You can for sure parallelize parameter opt with dlib. Check the
official docs (http://dlib.net/dlib/global_optimization/global_function_search_abstract.h.html#global_function_search)
however its already done in other frameworks:
listed by lipo readme: https://optuna.readthedocs.io/en/stable/
I've tested this one (~30 parameters):
https://github.com/facebookresearch/nevergrad

Good luck,
Aleks

Hi Aleks!

I thank you for your long answer!

def wrap(node):
return shortest_distance(g=G, source=node, target=node,
weights=G.edge_properties['weight'])

res = multiprocessing.Pool().map(wrap, random.choices(V, N))
do_some_processing_on_result(res)...

This is not optimal due to various overheads, however from python its the best you can get.

So you basically recommend full APSP manually?

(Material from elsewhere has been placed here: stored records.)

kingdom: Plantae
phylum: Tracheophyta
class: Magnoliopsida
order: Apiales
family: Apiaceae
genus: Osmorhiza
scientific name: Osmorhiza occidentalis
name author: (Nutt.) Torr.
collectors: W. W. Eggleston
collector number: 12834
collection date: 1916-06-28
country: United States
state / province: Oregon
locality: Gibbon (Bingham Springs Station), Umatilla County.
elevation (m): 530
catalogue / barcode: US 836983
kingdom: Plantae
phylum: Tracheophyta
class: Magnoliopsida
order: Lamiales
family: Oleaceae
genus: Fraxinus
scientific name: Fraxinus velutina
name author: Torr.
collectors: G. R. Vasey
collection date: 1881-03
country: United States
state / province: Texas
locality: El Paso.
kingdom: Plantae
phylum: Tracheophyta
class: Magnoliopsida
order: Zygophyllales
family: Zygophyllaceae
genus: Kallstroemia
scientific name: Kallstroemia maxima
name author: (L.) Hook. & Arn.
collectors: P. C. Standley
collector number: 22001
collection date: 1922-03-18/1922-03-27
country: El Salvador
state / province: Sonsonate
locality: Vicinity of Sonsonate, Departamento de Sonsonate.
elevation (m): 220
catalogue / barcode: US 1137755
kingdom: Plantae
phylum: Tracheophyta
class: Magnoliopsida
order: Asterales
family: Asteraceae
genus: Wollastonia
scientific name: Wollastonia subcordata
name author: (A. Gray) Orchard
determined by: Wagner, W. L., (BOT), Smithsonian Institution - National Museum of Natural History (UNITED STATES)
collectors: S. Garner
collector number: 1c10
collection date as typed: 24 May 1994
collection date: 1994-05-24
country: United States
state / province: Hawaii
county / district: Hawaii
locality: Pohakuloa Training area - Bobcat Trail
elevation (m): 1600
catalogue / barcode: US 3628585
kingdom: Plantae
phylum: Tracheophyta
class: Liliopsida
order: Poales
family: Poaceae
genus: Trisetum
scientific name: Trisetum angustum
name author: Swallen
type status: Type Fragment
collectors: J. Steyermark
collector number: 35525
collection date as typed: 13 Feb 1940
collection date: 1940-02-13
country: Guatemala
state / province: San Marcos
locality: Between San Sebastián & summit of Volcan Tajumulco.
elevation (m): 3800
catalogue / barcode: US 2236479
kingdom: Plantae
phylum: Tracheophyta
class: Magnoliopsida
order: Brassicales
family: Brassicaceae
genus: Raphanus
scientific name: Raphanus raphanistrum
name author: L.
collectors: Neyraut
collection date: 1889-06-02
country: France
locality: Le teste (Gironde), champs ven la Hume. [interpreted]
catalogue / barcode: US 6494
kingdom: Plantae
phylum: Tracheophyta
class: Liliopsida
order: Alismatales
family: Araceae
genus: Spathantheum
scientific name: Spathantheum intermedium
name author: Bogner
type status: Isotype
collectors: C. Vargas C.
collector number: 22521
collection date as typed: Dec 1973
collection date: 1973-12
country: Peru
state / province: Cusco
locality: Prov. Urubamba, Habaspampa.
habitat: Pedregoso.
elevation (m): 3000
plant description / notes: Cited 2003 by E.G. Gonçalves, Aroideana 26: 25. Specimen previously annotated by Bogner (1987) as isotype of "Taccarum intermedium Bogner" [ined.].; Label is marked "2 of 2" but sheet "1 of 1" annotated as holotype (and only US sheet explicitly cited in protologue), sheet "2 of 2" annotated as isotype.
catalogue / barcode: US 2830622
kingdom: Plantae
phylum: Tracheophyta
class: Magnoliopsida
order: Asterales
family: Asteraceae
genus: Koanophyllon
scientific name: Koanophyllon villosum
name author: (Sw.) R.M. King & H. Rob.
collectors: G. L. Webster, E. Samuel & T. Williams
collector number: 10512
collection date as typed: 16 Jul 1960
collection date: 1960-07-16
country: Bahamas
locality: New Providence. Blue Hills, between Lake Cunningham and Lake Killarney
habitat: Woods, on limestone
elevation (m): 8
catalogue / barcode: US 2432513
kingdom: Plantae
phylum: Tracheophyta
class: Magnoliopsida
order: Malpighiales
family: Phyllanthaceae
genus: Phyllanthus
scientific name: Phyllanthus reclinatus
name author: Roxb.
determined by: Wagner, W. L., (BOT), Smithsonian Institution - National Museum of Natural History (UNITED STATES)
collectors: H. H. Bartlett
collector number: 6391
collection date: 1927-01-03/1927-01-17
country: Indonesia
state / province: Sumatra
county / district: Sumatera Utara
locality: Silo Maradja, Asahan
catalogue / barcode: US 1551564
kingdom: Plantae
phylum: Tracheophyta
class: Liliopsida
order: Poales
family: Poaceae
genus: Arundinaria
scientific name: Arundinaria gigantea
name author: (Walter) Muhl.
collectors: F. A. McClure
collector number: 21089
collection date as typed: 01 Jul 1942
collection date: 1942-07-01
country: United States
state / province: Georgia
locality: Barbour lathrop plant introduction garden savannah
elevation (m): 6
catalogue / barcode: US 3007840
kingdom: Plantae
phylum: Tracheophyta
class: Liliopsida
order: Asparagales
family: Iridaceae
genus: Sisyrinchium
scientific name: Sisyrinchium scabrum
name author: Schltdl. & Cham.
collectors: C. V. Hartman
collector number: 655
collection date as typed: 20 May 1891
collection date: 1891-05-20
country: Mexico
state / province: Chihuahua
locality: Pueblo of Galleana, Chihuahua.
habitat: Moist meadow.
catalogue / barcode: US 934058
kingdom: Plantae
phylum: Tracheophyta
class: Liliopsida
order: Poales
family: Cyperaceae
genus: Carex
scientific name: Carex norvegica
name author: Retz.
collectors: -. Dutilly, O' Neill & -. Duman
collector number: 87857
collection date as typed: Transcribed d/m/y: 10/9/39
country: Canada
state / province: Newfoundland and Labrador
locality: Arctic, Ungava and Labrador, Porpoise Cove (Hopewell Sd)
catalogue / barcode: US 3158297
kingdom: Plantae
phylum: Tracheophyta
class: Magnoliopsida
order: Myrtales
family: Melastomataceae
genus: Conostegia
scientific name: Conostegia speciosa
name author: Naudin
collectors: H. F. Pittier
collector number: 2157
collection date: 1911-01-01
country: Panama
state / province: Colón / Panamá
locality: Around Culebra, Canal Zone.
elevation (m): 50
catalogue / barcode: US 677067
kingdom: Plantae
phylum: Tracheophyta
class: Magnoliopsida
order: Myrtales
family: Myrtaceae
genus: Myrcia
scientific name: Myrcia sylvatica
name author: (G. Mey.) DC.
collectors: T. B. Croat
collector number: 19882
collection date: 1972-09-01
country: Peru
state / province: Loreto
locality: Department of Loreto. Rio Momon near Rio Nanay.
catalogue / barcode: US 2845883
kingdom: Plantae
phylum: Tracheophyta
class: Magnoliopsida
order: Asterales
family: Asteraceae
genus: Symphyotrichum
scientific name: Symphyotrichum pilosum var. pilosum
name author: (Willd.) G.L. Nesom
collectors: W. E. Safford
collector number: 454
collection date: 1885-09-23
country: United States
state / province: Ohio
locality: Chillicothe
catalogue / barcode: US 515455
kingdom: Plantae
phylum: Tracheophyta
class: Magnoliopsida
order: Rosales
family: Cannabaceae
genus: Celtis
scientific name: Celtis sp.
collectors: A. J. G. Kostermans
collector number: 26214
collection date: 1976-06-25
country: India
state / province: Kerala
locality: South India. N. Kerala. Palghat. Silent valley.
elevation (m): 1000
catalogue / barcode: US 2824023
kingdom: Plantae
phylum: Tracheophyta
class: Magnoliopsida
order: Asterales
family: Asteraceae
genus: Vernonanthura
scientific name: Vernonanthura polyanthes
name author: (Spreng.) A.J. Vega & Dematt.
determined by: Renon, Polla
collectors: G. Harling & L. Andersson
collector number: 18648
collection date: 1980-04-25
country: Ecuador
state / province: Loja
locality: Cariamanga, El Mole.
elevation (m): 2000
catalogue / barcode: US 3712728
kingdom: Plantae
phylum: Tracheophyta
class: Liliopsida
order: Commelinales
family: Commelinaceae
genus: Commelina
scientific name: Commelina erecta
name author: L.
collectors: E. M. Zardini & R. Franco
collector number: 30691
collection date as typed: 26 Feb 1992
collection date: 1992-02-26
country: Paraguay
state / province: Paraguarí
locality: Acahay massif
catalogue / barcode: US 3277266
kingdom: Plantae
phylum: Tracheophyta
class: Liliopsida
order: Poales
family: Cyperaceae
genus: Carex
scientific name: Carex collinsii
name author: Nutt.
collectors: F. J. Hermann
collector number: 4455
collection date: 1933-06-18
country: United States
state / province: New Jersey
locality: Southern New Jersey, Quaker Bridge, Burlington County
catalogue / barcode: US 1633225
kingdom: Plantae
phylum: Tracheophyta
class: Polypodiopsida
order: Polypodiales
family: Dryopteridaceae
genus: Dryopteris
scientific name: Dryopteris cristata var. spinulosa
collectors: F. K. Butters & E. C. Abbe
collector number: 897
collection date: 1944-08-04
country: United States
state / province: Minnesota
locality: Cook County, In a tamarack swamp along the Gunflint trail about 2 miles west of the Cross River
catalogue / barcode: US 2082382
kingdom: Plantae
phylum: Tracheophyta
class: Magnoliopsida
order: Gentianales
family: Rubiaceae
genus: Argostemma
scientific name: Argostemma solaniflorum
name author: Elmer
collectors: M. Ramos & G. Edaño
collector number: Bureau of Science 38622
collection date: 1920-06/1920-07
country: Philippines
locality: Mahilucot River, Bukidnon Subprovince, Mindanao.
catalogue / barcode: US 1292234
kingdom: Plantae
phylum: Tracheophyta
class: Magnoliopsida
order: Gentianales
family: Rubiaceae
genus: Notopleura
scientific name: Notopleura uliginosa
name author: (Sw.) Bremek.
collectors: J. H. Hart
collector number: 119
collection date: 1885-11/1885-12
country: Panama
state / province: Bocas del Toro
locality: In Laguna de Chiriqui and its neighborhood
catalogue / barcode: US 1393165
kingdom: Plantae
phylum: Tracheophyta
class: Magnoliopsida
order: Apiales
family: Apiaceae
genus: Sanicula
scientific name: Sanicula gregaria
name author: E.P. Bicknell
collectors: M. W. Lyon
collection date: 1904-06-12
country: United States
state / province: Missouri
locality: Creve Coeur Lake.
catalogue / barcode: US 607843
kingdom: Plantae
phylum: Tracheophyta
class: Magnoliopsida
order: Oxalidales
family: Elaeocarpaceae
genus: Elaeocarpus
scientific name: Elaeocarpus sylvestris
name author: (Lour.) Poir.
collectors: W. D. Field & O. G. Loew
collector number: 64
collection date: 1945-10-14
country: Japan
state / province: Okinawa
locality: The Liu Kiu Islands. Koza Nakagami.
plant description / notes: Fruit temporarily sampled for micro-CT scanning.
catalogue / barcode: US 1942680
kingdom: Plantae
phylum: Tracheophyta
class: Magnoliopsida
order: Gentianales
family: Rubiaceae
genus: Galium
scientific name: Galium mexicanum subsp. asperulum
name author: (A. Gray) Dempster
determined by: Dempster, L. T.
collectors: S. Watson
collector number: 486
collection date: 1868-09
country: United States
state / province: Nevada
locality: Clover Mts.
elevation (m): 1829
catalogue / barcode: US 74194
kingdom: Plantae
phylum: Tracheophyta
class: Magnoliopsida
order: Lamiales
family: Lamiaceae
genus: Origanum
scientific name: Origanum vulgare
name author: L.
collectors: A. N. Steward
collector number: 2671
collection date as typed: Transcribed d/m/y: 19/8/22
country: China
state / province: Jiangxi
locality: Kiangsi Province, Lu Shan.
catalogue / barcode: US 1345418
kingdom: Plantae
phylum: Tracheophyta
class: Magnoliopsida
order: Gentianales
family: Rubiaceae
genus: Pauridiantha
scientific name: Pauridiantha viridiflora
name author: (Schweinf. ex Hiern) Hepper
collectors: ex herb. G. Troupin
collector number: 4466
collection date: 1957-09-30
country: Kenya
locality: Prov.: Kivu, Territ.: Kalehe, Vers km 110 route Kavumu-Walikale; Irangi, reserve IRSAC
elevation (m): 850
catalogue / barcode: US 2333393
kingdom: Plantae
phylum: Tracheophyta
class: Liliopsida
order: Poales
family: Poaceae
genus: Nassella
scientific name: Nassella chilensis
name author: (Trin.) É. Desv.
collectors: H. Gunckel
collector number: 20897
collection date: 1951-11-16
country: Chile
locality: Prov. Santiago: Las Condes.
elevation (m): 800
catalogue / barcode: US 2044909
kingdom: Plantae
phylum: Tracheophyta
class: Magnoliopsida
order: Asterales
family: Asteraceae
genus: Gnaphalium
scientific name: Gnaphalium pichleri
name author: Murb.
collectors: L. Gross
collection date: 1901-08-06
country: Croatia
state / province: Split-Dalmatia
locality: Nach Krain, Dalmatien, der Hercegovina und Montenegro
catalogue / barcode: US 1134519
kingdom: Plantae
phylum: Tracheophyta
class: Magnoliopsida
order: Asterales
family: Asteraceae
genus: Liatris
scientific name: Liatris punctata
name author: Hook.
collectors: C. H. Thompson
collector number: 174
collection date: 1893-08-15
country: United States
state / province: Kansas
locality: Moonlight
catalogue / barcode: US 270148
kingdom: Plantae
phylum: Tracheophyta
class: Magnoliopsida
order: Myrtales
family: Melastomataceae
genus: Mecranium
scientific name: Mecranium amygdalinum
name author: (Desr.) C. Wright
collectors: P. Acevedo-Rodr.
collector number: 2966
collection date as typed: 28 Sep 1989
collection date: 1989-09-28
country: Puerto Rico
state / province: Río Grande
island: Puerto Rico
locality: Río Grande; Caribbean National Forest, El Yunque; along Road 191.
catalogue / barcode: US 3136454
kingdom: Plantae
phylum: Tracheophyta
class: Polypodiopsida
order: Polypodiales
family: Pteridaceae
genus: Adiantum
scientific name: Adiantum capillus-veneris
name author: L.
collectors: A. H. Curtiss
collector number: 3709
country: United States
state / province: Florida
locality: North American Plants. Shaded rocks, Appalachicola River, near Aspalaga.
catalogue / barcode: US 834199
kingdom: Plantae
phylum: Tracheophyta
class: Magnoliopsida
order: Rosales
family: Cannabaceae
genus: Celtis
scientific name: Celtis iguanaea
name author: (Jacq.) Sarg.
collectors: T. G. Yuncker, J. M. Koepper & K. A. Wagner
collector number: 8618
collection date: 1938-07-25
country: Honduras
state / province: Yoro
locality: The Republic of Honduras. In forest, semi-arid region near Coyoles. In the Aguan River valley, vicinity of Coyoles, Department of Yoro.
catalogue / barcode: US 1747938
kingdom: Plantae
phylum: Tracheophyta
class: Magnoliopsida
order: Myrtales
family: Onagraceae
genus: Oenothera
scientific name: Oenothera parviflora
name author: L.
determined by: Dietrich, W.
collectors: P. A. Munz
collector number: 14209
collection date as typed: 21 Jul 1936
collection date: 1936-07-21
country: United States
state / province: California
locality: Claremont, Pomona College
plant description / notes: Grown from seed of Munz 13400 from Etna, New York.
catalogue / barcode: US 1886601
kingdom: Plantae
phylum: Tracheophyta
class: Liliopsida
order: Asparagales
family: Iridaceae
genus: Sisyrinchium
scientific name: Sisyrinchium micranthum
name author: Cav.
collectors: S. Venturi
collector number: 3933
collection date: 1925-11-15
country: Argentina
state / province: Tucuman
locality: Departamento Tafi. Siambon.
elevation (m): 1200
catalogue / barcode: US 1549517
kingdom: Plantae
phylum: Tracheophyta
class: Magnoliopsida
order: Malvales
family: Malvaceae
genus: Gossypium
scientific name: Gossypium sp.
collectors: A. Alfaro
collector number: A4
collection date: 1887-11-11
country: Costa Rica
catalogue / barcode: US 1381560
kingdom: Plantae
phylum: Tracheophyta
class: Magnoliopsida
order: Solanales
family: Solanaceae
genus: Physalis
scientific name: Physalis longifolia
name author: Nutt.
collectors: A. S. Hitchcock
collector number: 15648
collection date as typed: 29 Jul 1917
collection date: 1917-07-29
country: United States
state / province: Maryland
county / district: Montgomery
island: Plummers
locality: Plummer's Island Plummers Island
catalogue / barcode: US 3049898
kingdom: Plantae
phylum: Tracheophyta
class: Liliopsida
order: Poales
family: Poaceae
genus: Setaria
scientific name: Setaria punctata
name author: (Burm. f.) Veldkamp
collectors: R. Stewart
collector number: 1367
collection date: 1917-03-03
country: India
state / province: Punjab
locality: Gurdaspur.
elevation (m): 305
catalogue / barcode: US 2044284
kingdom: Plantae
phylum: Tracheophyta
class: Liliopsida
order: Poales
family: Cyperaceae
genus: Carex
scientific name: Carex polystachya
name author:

In terms of run-time, this is the worst you can get divided by the number of cores - or the worst nightmare of an hpc admin.

Just out of curiosity: Even on my small test-graph it's ~ 1200 times slower than full shortest_distance().

I'll have a look at the other resources!

Cheers,
Stephan

Hi Stephan,

Hi Aleks!

I thank you for your long answer!

> def wrap(node):
> return shortest_distance(g=G, source=node, target=node,
> weights=G.edge_properties['weight'])
>
> res = multiprocessing.Pool().map(wrap, random.choices(V, N))
> do_some_processing_on_result(res)...
>
> This is not optimal due to various overheads, however from python its the best you can get.

So you basically recommend full APSP manually?

In terms of run-time, this is the worst you can get divided by the number of cores - or the worst nightmare of an hpc admin.

I made a typo so it should be `random.choices(V/B, N)`, but typo or
not I don't see how is this APSP? I am unsure which part gives HPC
admin nightmares, but I'll trust you that this is a bad HPC solution.

Just out of curiosity: Even on my small test-graph it's ~ 1200 times slower than full shortest_distance().

I've missed from your email that you have such a short execution time
so definitely multiprocessing makes no sense, sorry for the wasted
time.

"Even on" in your sentence tells me you don't understand how this
works so I'll explain. multiprocessing does binary serialization and
deserialization so small problems with short execution time are the
worst possible case (exactly your test case). Additionally I hope that
you didn't run this example on a machine with a very high core count
since that would only exacerbate the problem... In general doing micro
optimizations from Python has a very narrow range where its useful,
since Python is too slow in comparison to C++. So you'll likely have
to write some C++ if you need to go even faster.